Exercise aim -
Please carry on the forum thread below, in which a newcomer asks about the Masons, from the point where it stops.

# New and on a quest for knowledge



## Roach (May 15, 2011)

Hello all my name is David. I am on a quest, i have been reading about masons for a while now and just found out that both my grandfathers were Prince Hall Masons. Any information you can offer to point in the right direction would be great and i hope at the end of this quest I too can call you brothers.


----------



## Beathard (May 15, 2011)

Welcome.


----------



## Bro.BruceBenjamin (May 15, 2011)

Welcome to the forums my brother.


----------



## jwhoff (May 15, 2011)

Welcome.  Seek and ye shall find.  Stay hungry!


----------



## Bro. Stewart P.M. (May 16, 2011)

Welcome to the Community!

_PS ~ I responded back to your PM with some links to more information._


----------



## Bro. Brad Marrs (May 16, 2011)

Given data -
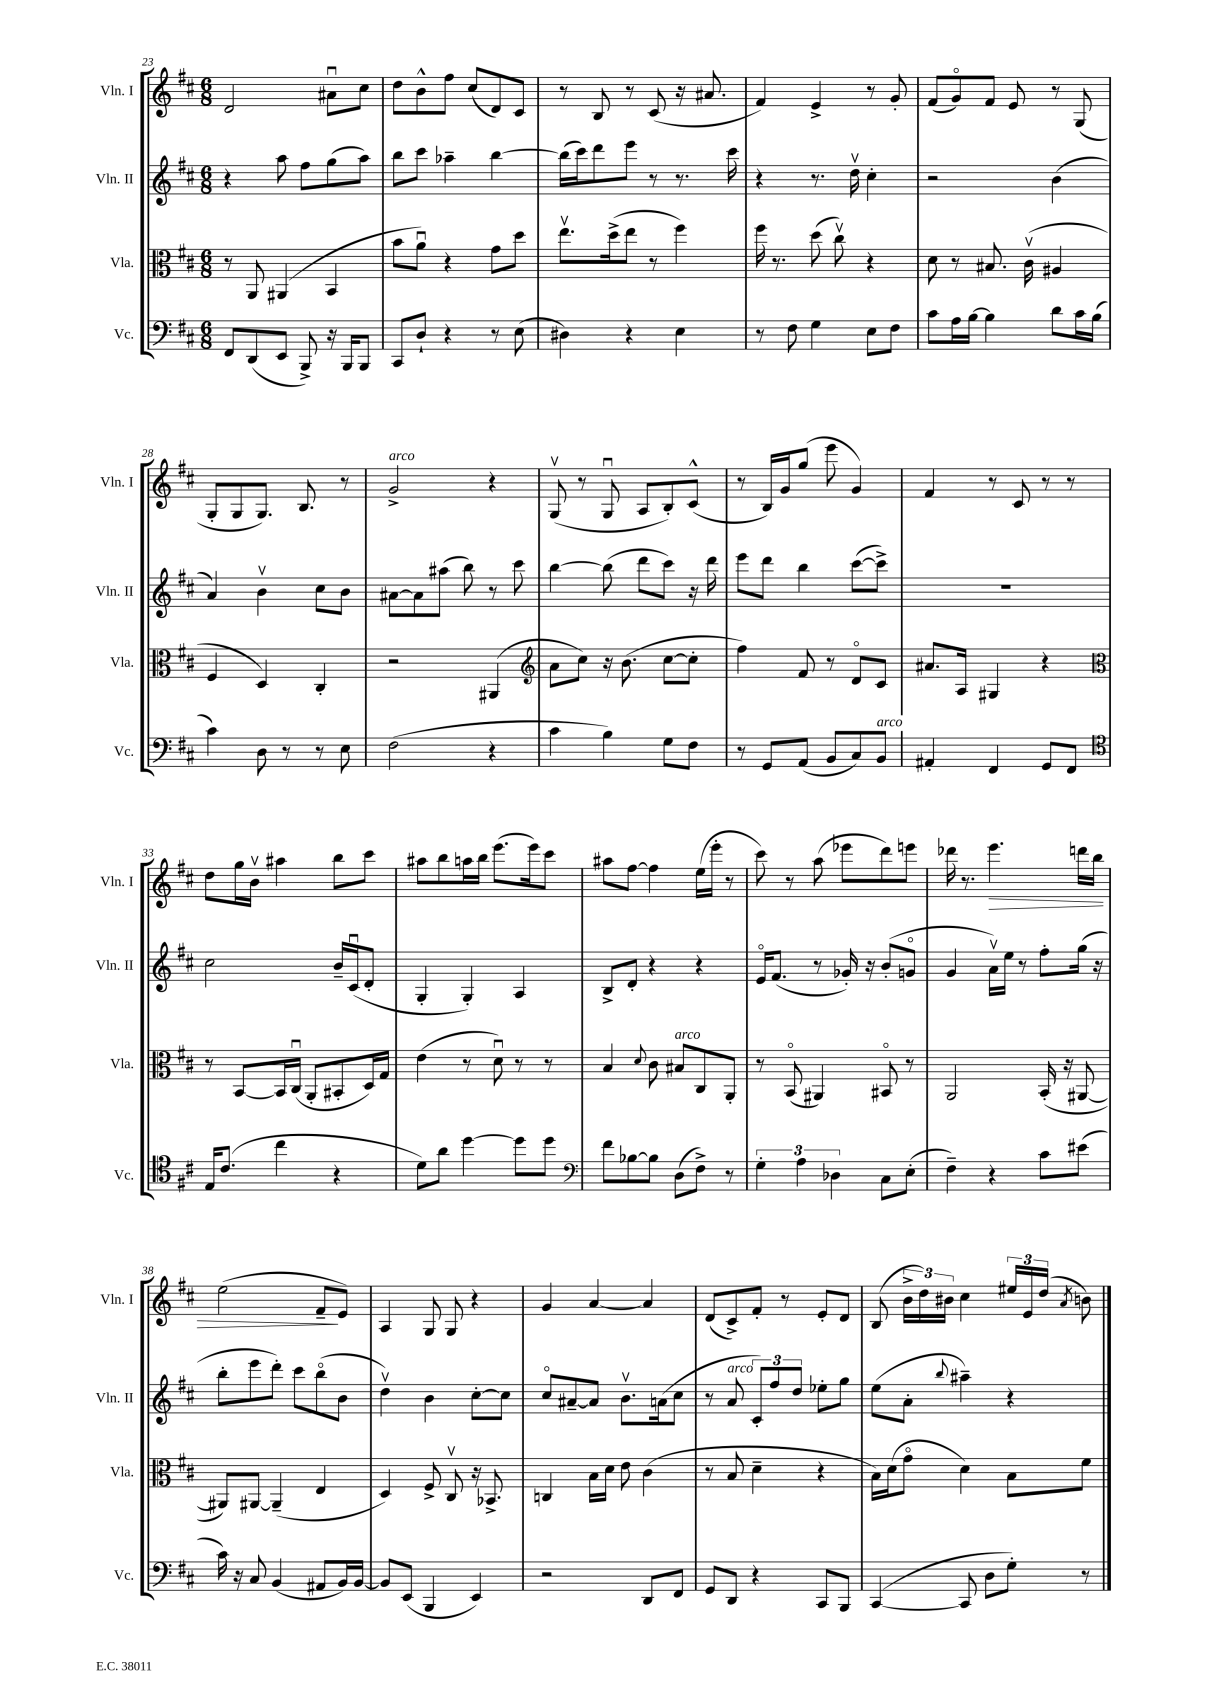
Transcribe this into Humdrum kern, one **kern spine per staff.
* * *
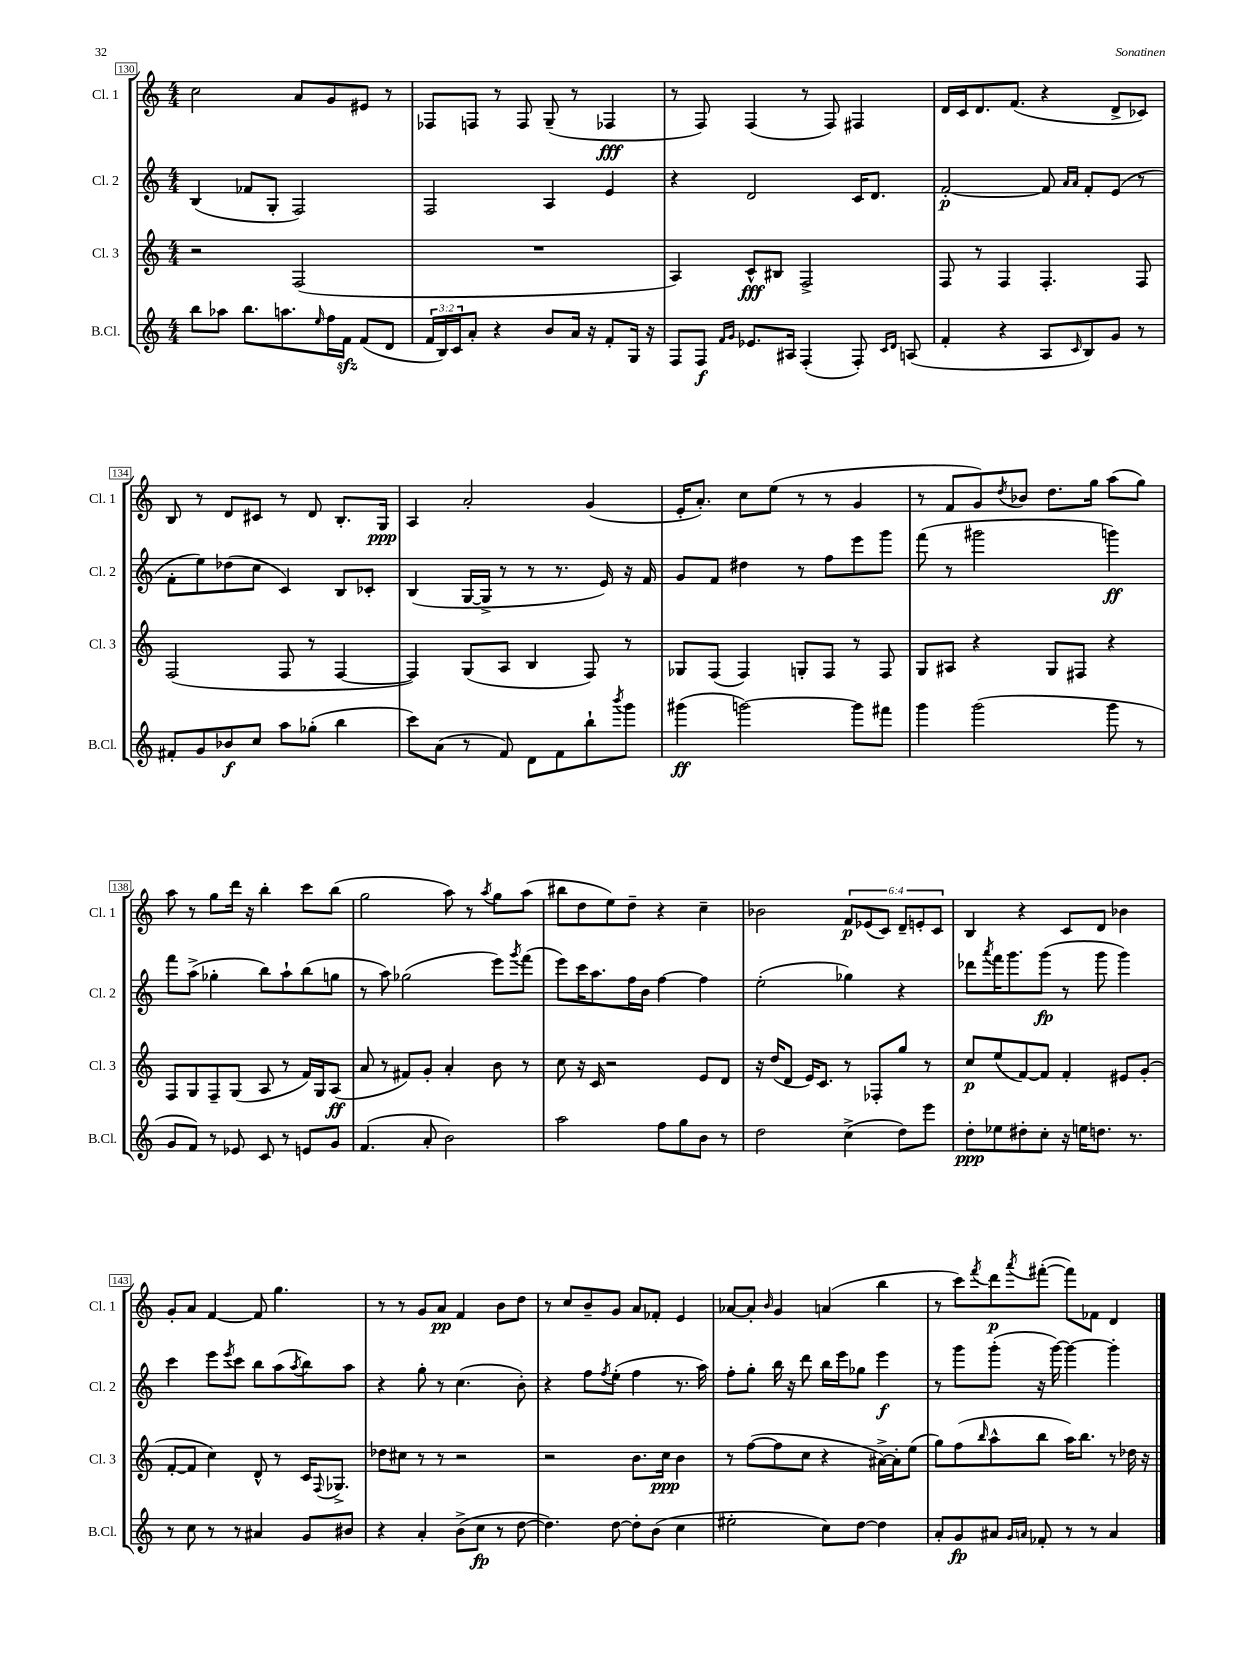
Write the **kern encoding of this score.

The answer -
Welcome aboard! Have you visited a Lodge and talked to anyone yet? Don't be shy, visiting is normally one of the first steps.


----------



## Roach (May 17, 2011)

Thanks, I hope to visit a lodge soon. I have been talking with a colleague and a neighbor which has been really great.


----------



## JTM (May 18, 2011)

welcome to the boards.


----------



## Michael Hatley (May 22, 2011)

Welcome, and good luck moving forward.  I'm in Houston, and being from a PH family the choice of where to go may be straightforward.  But, if you decide to go the less direct path then PM me and I'll do what I can to help.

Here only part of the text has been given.